Ceremonies marking the 80th anniversary of D-Day — the Allied invasion of France on June 6, 1944 — may also serve as a rally for the Western democracies of NATO as they seek to solidify their opposition to Russia’s invasion of Ukraine.
It would not be the first time history served a purpose at the Normandy commemoration, as President Reagan invoked Cold War politics during his speech at Pointe du Hoc in 1984.
Memories of the invasion were not always so unifying. For generations, ordinary French citizens were made to repress certain memories of the liberation, as historian Kate Clarke Lemay explains in this episode of History As It Happens.

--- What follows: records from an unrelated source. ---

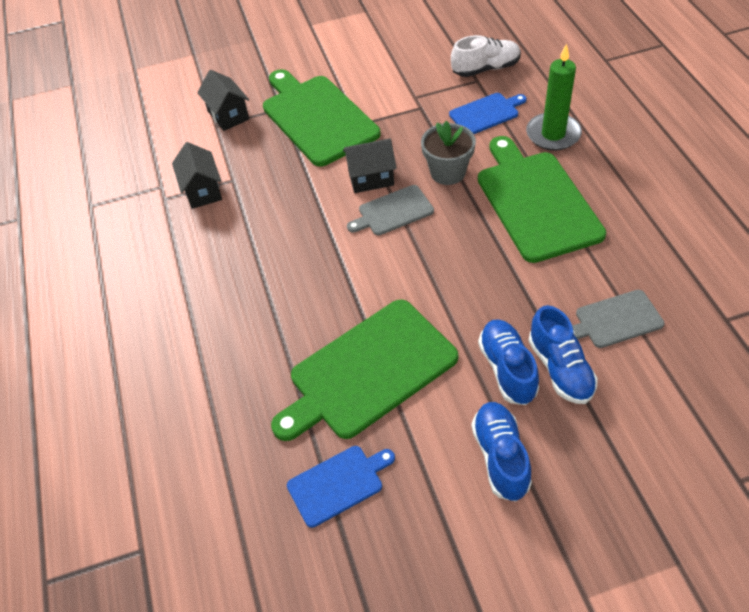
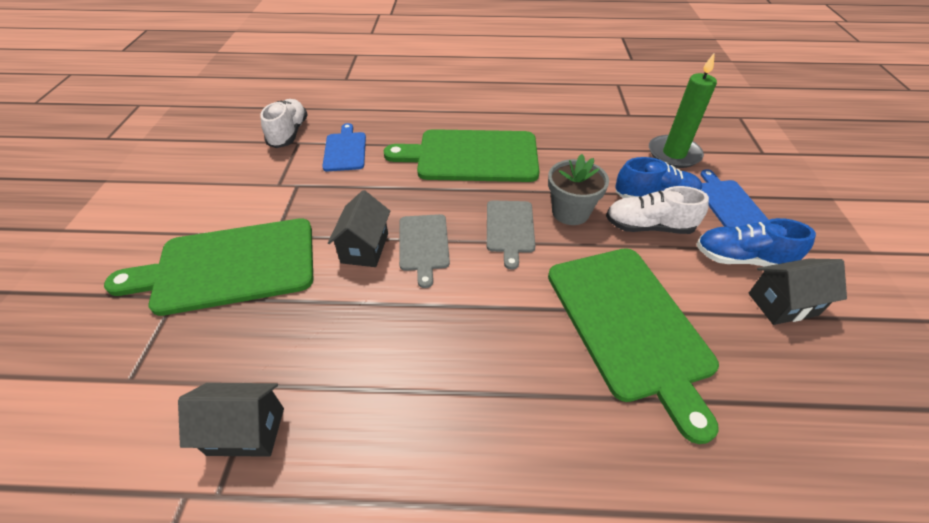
camera: 75 degrees left, 5 degrees down
(228, 115) = (125, 359): black house -> black house (782, 304)
(338, 484) = (774, 393): blue cutting board -> blue cutting board (728, 202)
(448, 172) = (399, 193): grey flower pot -> grey flower pot (570, 212)
(507, 369) = (648, 227): blue shoe -> white shoe
(553, 134) = (403, 125): green candle -> green candle (674, 154)
(615, 320) = (614, 157): grey cutting board -> grey cutting board (510, 229)

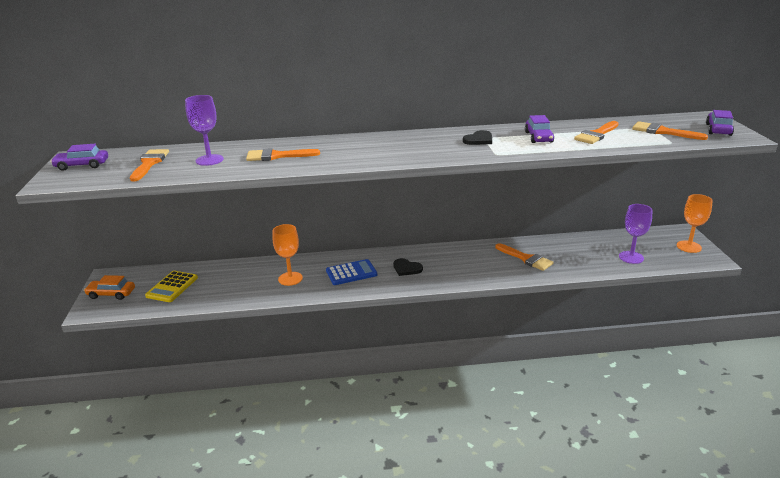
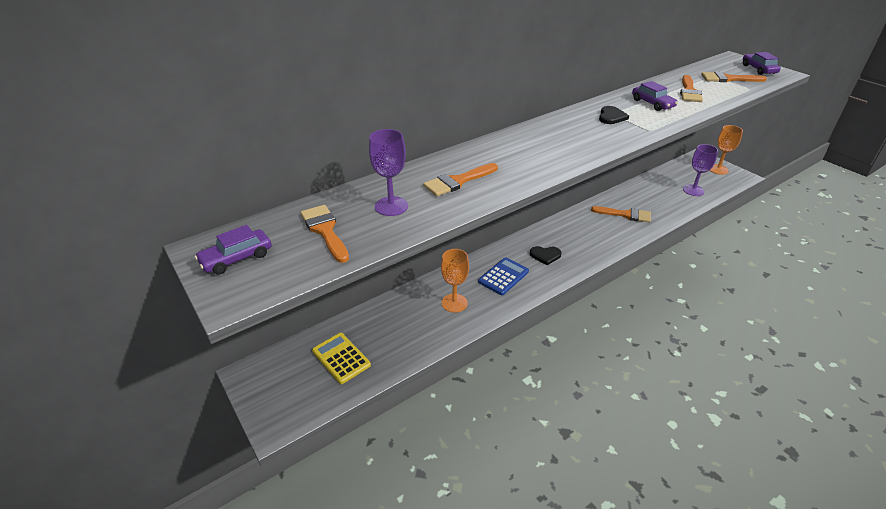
camera: 30 degrees left, 10 degrees up
(111, 294) = (277, 394): orange car -> none
(172, 287) = (341, 358): yellow calculator -> yellow calculator turned 150 degrees clockwise

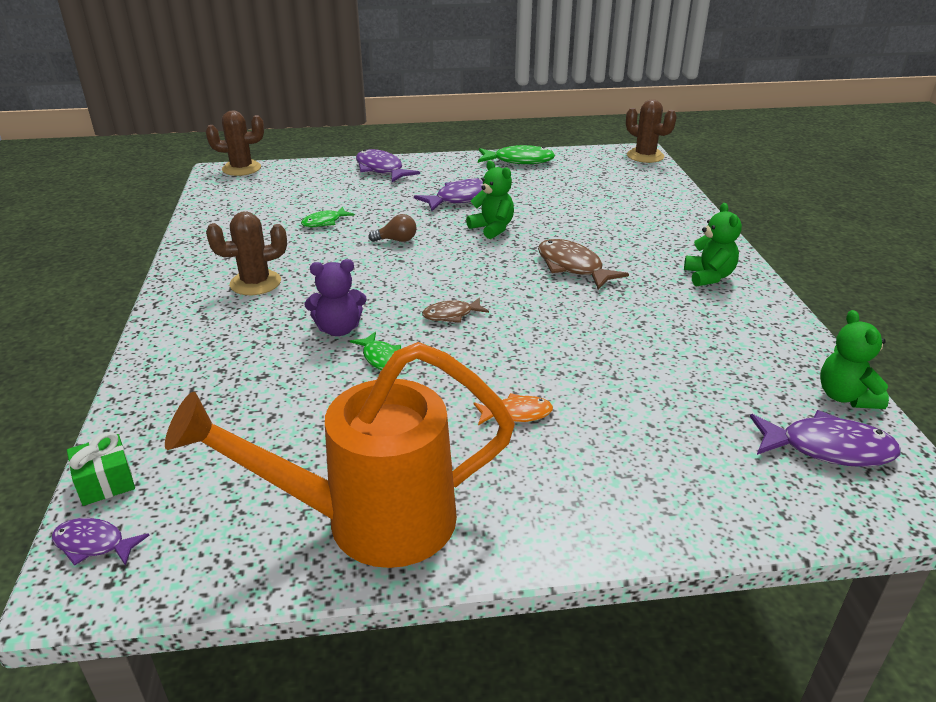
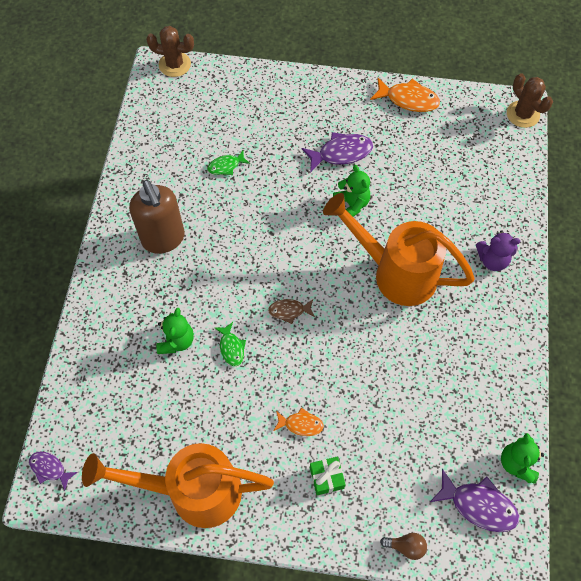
camera: 15 degrees right, 30 degrees up
(105, 482) = (57, 421): green gift -> green gift (326, 478)
(255, 283) = (163, 239): brown cactus -> brown soap dispenser
(339, 329) = (210, 309): purple teddy bear -> purple teddy bear (492, 260)
(381, 169) = (288, 90): purple fish -> none
(396, 240) = (274, 205): brown light bulb -> brown light bulb (406, 546)
(519, 161) = (408, 99): green fish -> orange fish
(572, 267) = (395, 272): brown fish -> orange watering can
(709, 276) = (491, 309): green teddy bear -> green teddy bear (176, 341)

Official memorials to fallen French soldiers and civilians were not permitted in the immediate postwar years, as the defeat to Germany in 1940 still loomed heavily over society. The French instead sought solace at the thousands of graves of American and British Commonwealth soldiers who were buried in temporary cemeteries across the country.
“When I was living in Normandy researching the cemeteries through French newspapers, I started to see some patterns. In these photographs there were French women taking care of them. I started to wonder, why are French women taking care of American graves? It doesn’t take a genius to make the connection that these women — they were Norman — they had suffered. They had lost between 20,000 and 30,000 people during the bombardments of Normandy. … They had lost their men to deportation or maybe their fathers or husbands were prisoners of war,” said Ms. Lemay, the author of “Triumph of the Dead: American World War II Cemeteries, Monuments, and Diplomacy in France.”
These temporary graveyards were soon consolidated into the permanent cemeteries that attract dignitaries and tourists to this day. Over time, both Americans and the French would reshape their memories of the conflict to suit contemporary political imperatives, as when French President Charles de Gaulle did not attend the 20th anniversary D-Day ceremonies in 1964.